Functional magnetic resonance imaging (fMRI) can capture changes associated with blood flow in the brain. This technique has been used to study the effect of music on brain activities. However, the new study may be the first one trying to use brain activities to reconstruct the music being heard. In the study, five volunteers listened to 540 short music pieces across 10 different genres. Their fMRI data were processed and fed to MusicLM to generate music. The generated music turned out to be similar to the pieces being heard in genre, instrumentation, and mood. This new technology is similar to another one reported by us earlier that uses brain scans to predict the stories being heard.

However, some limitations are noteworthy. First, due to individual differences in brain anatomy, the system trained for one individual can not be directly applied to someone else. Second, the information within fMRI data is still limited, restricting the ability to fully replicate the music being listened to. For now, this new study has no commercial application.

Yet, Google is doing much more than just lab research. Financial Times reported on Aug 8 that Google and Universal Music Group, which is home to Taylor Swift and Drake and holds about one third of the global music market, were negotiating a deal to license musicians’ melodies and voices to enable AI-generated songs. The goal is to enable fans to legally create music mimicking the voice and lyrics of their heroes and pay the copyright owners. Artists can choose to participate or not. The music industry will not be the same.

Further Possibilities

1. Use hit songs to train AI to produce high quality music

This approach involves leveraging the vast amount of existing successful songs to teach AI systems how to generate high-quality, appealing compositions.

2. Self-driving music player based on wearable inputs

This will be a music player that intelligently adapts its playlist and playback based on real-time data collected from wearables.

3. Personalized music generation

Develop a platform that allows individuals to create personalized music based on their brain activity patterns or physiological responses recorded by wearables.
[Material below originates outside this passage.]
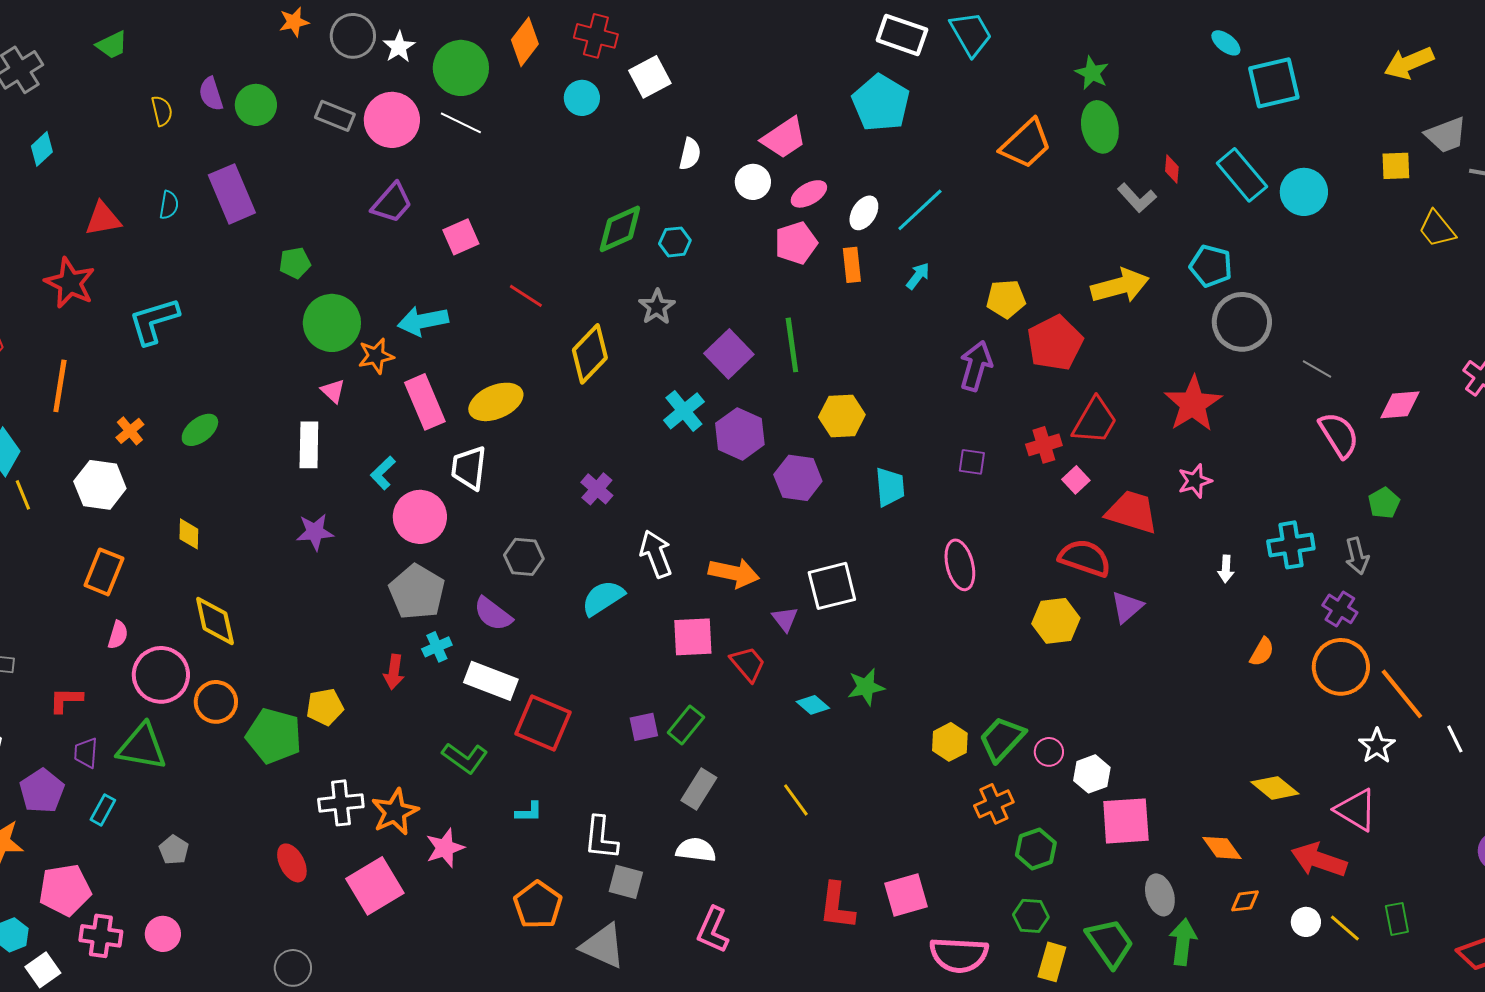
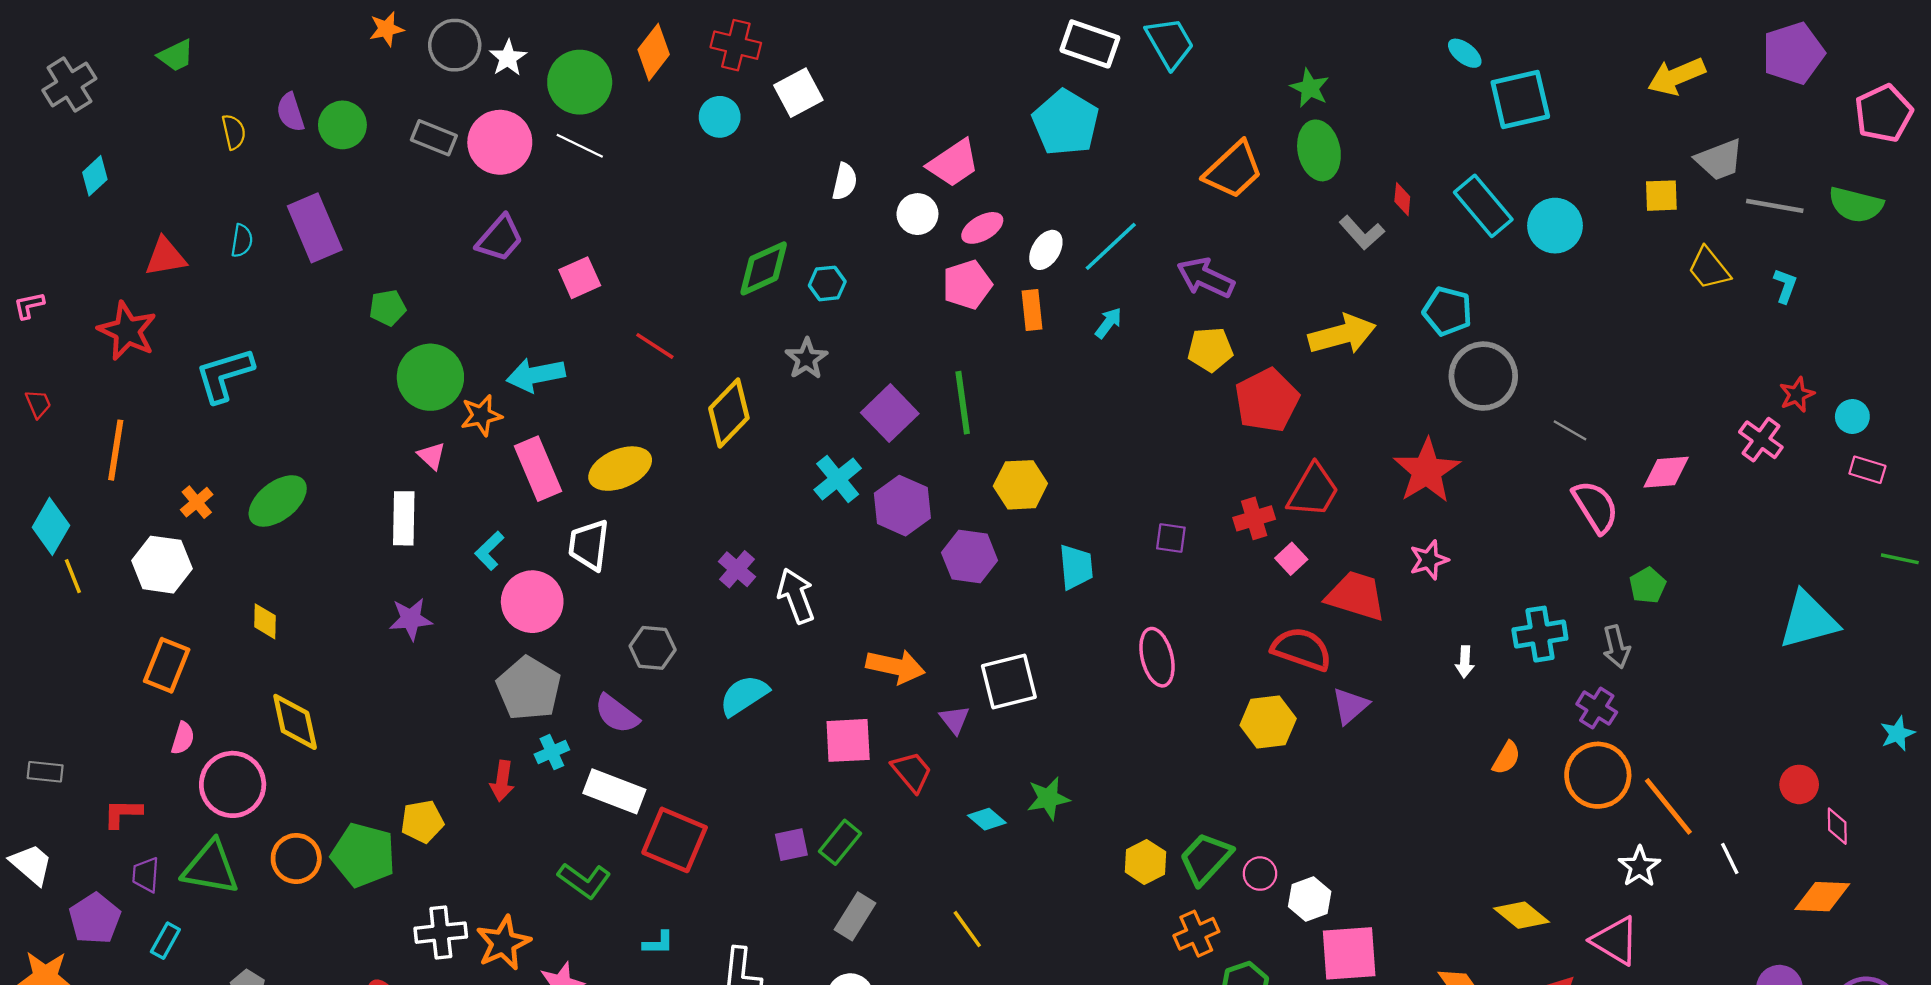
purple arrow: (976, 366) -> (1206, 278), moved, turned -81
green ellipse: (200, 430) -> (278, 501), size x1.4
white arrow: (656, 554) -> (796, 596), moved
orange circle: (216, 702) -> (296, 858), moved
By utilizing the body data and advanced AI algorithms, users could generate music that resonates with their emotions, preferences, and mood.

4. Collaborative music creation

Create an online platform where musicians and listeners can collaboratively generate music using physiological data. Musicians could use the physiological patterns of their audience to co-create music that resonates with their listeners on a profound level.

5. Neural time capsules

Capture wearable data during significant life events, milestones, or moments of inspiration. Convert these data patterns into musical compositions that serve as unique audio time capsules, preserving and sharing personal memories in a novel way.